Copy every one of the following entries line for line, with no changes.

——————

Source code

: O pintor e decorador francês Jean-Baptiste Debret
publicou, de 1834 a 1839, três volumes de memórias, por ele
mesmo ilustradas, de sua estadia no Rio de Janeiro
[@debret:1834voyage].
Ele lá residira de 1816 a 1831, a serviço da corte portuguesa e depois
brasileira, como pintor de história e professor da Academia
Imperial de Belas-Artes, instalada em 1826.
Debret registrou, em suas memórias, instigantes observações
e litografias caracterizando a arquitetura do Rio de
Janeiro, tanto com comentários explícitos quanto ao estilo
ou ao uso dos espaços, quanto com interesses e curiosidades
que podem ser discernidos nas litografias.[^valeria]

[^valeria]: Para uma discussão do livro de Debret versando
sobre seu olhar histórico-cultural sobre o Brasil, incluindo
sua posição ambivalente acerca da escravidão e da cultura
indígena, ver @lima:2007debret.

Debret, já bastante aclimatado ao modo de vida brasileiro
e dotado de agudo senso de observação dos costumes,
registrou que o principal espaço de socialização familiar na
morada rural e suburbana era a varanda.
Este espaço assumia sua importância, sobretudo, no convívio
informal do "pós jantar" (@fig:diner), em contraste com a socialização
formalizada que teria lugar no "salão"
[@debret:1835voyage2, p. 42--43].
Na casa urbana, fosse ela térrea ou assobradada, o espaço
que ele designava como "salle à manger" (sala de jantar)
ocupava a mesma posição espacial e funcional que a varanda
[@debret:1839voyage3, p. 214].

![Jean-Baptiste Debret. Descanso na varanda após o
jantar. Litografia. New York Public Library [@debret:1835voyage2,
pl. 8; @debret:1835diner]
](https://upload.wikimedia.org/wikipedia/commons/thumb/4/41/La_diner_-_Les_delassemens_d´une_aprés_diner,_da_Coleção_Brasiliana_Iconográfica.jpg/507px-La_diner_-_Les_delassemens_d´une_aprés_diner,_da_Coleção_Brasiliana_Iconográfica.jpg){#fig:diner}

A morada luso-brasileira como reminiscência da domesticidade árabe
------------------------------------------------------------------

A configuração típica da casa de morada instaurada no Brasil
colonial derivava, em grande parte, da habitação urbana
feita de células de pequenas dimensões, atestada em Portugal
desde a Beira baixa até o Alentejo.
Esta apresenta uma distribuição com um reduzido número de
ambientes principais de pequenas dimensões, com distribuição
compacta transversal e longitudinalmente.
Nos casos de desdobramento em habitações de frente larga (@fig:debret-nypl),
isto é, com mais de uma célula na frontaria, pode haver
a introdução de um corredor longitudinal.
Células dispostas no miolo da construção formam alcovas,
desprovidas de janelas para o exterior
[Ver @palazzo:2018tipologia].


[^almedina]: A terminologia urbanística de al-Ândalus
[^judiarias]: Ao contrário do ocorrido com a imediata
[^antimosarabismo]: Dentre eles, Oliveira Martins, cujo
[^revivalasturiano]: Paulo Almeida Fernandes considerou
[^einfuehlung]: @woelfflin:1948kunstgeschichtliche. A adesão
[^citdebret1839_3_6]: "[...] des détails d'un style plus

——————

_Written response_
Source code

: O pintor e decorador francês Jean-Baptiste Debret
publicou, de 1834 a 1839, três volumes de memórias, por ele
mesmo ilustradas, de sua estadia no Rio de Janeiro
[@debret:1834voyage].
Ele lá residira de 1816 a 1831, a serviço da corte portuguesa e depois
brasileira, como pintor de história e professor da Academia
Imperial de Belas-Artes, instalada em 1826.
Debret registrou, em suas memórias, instigantes observações
e litografias caracterizando a arquitetura do Rio de
Janeiro, tanto com comentários explícitos quanto ao estilo
ou ao uso dos espaços, quanto com interesses e curiosidades
que podem ser discernidos nas litografias.[^valeria]

[^valeria]: Para uma discussão do livro de Debret versando
sobre seu olhar histórico-cultural sobre o Brasil, incluindo
sua posição ambivalente acerca da escravidão e da cultura
indígena, ver @lima:2007debret.

Debret, já bastante aclimatado ao modo de vida brasileiro
e dotado de agudo senso de observação dos costumes,
registrou que o principal espaço de socialização familiar na
morada rural e suburbana era a varanda.
Este espaço assumia sua importância, sobretudo, no convívio
informal do "pós jantar" (@fig:diner), em contraste com a socialização
formalizada que teria lugar no "salão"
[@debret:1835voyage2, p. 42--43].
Na casa urbana, fosse ela térrea ou assobradada, o espaço
que ele designava como "salle à manger" (sala de jantar)
ocupava a mesma posição espacial e funcional que a varanda
[@debret:1839voyage3, p. 214].

![Jean-Baptiste Debret. Descanso na varanda após o
jantar. Litografia. New York Public Library [@debret:1835voyage2,
pl. 8; @debret:1835diner]
](https://upload.wikimedia.org/wikipedia/commons/thumb/4/41/La_diner_-_Les_delassemens_d´une_aprés_diner,_da_Coleção_Brasiliana_Iconográfica.jpg/507px-La_diner_-_Les_delassemens_d´une_aprés_diner,_da_Coleção_Brasiliana_Iconográfica.jpg){#fig:diner}

A morada luso-brasileira como reminiscência da domesticidade árabe
------------------------------------------------------------------

A configuração típica da casa de morada instaurada no Brasil
colonial derivava, em grande parte, da habitação urbana
feita de células de pequenas dimensões, atestada em Portugal
desde a Beira baixa até o Alentejo.
Esta apresenta uma distribuição com um reduzido número de
ambientes principais de pequenas dimensões, com distribuição
compacta transversal e longitudinalmente.
Nos casos de desdobramento em habitações de frente larga (@fig:debret-nypl),
isto é, com mais de uma célula na frontaria, pode haver
a introdução de um corredor longitudinal.
Células dispostas no miolo da construção formam alcovas,
desprovidas de janelas para o exterior
[Ver @palazzo:2018tipologia].


[^almedina]: A terminologia urbanística de al-Ândalus
[^judiarias]: Ao contrário do ocorrido com a imediata
[^antimosarabismo]: Dentre eles, Oliveira Martins, cujo
[^revivalasturiano]: Paulo Almeida Fernandes considerou
[^einfuehlung]: @woelfflin:1948kunstgeschichtliche. A adesão
[^citdebret1839_3_6]: "[...] des détails d'un style plus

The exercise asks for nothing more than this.